● **What is required**:
Here you must reproduce each line of the data exactly.

● **Collected material**:
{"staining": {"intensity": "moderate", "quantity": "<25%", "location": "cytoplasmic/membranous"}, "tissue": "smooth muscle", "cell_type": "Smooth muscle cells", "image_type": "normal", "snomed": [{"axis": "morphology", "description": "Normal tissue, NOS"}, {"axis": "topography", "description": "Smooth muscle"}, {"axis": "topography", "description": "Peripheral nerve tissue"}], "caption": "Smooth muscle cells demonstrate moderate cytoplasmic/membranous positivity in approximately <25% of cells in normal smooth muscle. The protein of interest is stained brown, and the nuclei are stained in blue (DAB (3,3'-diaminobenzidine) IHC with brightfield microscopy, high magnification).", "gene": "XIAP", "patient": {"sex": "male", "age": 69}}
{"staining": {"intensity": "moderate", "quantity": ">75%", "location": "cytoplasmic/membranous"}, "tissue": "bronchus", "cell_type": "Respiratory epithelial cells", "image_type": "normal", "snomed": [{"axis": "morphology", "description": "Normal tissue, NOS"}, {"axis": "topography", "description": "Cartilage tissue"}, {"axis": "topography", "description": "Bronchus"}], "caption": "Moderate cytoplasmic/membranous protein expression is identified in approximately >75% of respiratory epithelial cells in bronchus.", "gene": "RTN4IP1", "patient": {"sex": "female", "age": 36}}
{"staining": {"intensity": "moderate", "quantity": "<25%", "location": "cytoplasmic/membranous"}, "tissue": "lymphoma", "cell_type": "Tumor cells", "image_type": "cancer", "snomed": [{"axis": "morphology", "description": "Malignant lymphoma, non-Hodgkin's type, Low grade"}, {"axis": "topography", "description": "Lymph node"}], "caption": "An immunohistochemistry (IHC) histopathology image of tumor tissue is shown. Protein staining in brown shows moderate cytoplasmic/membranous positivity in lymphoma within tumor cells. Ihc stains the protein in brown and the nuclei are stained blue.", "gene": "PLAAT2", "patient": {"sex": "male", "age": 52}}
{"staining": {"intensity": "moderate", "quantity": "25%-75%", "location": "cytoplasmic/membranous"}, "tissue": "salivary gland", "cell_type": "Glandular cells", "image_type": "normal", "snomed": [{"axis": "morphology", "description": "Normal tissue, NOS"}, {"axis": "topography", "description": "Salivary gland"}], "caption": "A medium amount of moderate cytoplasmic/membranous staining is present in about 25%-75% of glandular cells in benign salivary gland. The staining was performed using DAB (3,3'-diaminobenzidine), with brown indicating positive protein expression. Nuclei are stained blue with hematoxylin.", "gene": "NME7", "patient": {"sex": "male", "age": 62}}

● **Problem solution**:
{"staining": {"intensity": "moderate", "quantity": "<25%", "location": "cytoplasmic/membranous"}, "tissue": "smooth muscle", "cell_type": "Smooth muscle cells", "image_type": "normal", "snomed": [{"axis": "morphology", "description": "Normal tissue, NOS"}, {"axis": "topography", "description": "Smooth muscle"}, {"axis": "topography", "description": "Peripheral nerve tissue"}], "caption": "Smooth muscle cells demonstrate moderate cytoplasmic/membranous positivity in approximately <25% of cells in normal smooth muscle. The protein of interest is stained brown, and the nuclei are stained in blue (DAB (3,3'-diaminobenzidine) IHC with brightfield microscopy, high magnification).", "gene": "XIAP", "patient": {"sex": "male", "age": 69}}
{"staining": {"intensity": "moderate", "quantity": ">75%", "location": "cytoplasmic/membranous"}, "tissue": "bronchus", "cell_type": "Respiratory epithelial cells", "image_type": "normal", "snomed": [{"axis": "morphology", "description": "Normal tissue, NOS"}, {"axis": "topography", "description": "Cartilage tissue"}, {"axis": "topography", "description": "Bronchus"}], "caption": "Moderate cytoplasmic/membranous protein expression is identified in approximately >75% of respiratory epithelial cells in bronchus.", "gene": "RTN4IP1", "patient": {"sex": "female", "age": 36}}
{"staining": {"intensity": "moderate", "quantity": "<25%", "location": "cytoplasmic/membranous"}, "tissue": "lymphoma", "cell_type": "Tumor cells", "image_type": "cancer", "snomed": [{"axis": "morphology", "description": "Malignant lymphoma, non-Hodgkin's type, Low grade"}, {"axis": "topography", "description": "Lymph node"}], "caption": "An immunohistochemistry (IHC) histopathology image of tumor tissue is shown. Protein staining in brown shows moderate cytoplasmic/membranous positivity in lymphoma within tumor cells. Ihc stains the protein in brown and the nuclei are stained blue.", "gene": "PLAAT2", "patient": {"sex": "male", "age": 52}}
{"staining": {"intensity": "moderate", "quantity": "25%-75%", "location": "cytoplasmic/membranous"}, "tissue": "salivary gland", "cell_type": "Glandular cells", "image_type": "normal", "snomed": [{"axis": "morphology", "description": "Normal tissue, NOS"}, {"axis": "topography", "description": "Salivary gland"}], "caption": "A medium amount of moderate cytoplasmic/membranous staining is present in about 25%-75% of glandular cells in benign salivary gland. The staining was performed using DAB (3,3'-diaminobenzidine), with brown indicating positive protein expression. Nuclei are stained blue with hematoxylin.", "gene": "NME7", "patient": {"sex": "male", "age": 62}}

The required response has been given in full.